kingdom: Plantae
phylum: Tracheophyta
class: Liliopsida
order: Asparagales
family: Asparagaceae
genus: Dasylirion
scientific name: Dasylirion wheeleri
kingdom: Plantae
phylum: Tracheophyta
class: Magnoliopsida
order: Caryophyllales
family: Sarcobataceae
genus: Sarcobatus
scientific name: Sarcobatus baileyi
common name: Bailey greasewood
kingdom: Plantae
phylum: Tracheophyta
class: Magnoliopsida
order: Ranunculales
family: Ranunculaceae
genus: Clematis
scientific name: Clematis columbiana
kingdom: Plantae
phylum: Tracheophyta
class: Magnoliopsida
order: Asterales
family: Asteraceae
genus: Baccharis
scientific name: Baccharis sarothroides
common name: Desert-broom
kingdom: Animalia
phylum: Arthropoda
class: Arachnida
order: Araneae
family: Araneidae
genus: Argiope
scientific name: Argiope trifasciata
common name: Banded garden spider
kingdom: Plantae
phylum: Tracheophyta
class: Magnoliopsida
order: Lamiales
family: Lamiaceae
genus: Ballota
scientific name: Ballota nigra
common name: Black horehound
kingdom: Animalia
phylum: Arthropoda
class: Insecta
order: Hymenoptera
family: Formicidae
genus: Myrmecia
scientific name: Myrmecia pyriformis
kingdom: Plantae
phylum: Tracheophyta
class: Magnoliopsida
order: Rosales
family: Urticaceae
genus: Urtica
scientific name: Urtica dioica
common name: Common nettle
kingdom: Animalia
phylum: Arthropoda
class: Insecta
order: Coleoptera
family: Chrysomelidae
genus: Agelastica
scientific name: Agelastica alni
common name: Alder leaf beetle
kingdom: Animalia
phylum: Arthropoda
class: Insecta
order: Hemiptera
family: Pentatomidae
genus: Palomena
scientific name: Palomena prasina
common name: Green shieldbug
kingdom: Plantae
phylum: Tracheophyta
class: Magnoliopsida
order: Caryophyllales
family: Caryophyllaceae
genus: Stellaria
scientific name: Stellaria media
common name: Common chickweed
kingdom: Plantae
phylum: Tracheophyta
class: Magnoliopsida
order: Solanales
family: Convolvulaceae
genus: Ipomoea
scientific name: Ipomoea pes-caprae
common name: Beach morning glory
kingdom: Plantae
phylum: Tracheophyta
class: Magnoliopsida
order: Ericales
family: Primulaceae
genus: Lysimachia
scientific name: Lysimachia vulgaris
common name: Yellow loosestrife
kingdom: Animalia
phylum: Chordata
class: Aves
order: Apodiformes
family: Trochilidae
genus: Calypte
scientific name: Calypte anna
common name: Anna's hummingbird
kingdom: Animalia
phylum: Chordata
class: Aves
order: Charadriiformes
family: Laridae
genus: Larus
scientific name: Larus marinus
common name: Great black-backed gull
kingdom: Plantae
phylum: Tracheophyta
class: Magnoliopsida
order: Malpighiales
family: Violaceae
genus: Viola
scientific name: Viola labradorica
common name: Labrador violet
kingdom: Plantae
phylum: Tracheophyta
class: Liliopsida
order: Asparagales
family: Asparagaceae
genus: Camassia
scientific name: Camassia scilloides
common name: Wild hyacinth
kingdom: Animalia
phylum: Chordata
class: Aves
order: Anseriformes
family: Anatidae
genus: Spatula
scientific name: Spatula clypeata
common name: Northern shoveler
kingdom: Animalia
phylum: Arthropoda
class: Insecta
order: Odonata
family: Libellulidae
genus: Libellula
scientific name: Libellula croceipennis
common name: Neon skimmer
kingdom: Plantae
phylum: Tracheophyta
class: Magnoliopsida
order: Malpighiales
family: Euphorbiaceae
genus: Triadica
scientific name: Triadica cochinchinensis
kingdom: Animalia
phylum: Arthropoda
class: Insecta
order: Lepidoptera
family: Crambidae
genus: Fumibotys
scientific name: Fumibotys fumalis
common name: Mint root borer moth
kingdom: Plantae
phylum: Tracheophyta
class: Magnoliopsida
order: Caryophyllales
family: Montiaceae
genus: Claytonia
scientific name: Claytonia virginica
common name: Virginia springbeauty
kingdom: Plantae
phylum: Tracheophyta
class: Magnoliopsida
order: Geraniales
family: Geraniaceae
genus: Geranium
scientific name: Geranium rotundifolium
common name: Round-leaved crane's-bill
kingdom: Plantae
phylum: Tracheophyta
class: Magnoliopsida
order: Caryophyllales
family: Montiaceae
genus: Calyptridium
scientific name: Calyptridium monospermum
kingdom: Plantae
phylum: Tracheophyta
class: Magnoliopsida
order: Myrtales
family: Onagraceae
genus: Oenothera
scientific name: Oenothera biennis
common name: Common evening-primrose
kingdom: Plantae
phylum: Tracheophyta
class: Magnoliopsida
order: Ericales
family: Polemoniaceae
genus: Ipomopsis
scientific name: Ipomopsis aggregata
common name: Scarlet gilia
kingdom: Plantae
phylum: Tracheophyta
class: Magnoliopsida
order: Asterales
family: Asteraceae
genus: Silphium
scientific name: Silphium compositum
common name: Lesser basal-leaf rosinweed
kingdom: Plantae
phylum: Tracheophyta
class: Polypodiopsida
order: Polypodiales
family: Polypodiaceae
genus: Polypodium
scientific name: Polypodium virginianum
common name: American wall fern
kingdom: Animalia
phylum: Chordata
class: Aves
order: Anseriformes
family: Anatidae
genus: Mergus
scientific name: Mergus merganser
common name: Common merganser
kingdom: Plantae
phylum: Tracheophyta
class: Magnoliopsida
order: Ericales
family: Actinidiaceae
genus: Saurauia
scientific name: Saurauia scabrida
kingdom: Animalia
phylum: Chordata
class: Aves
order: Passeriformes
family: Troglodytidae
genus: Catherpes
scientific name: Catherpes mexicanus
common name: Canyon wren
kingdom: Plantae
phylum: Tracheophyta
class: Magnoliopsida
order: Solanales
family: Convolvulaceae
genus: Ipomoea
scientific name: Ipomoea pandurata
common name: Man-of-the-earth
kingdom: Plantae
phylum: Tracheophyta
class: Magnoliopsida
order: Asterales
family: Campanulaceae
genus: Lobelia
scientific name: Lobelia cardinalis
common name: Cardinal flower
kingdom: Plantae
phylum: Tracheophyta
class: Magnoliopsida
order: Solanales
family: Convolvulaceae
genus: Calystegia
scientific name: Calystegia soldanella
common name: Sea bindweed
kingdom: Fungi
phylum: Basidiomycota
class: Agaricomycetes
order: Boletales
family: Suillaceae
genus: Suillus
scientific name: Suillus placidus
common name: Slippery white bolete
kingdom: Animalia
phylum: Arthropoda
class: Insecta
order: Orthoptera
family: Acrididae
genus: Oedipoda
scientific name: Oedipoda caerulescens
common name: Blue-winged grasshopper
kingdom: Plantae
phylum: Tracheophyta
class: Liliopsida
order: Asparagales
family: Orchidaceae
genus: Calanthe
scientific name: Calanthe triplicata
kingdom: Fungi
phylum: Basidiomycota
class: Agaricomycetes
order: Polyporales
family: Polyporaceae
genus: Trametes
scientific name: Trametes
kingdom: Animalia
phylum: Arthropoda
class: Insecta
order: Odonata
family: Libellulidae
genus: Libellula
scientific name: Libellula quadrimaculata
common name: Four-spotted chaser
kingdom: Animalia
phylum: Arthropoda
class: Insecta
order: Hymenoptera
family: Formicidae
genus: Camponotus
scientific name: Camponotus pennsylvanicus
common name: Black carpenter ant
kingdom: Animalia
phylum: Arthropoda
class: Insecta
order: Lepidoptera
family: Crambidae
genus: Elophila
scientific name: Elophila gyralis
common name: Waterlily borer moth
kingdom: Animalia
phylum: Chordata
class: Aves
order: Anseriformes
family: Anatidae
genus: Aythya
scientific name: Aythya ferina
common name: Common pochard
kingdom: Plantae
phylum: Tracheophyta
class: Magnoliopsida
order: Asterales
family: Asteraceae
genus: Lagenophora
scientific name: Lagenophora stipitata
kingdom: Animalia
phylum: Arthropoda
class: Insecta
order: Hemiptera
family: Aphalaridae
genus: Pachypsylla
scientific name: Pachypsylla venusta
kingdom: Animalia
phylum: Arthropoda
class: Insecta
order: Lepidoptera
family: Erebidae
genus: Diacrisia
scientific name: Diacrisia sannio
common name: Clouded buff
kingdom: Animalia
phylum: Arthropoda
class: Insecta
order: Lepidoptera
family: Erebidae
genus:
────────────────────
_Exercise details_
From the records above, copy out every line between the one holding "scientific name: Claytonia virginica" and the one holding "common name: Round-leaved crane's-bill", including both of those lines.

_Answer to the task_
scientific name: Claytonia virginica
common name: Virginia springbeauty
kingdom: Plantae
phylum: Tracheophyta
class: Magnoliopsida
order: Geraniales
family: Geraniaceae
genus: Geranium
scientific name: Geranium rotundifolium
common name: Round-leaved crane's-bill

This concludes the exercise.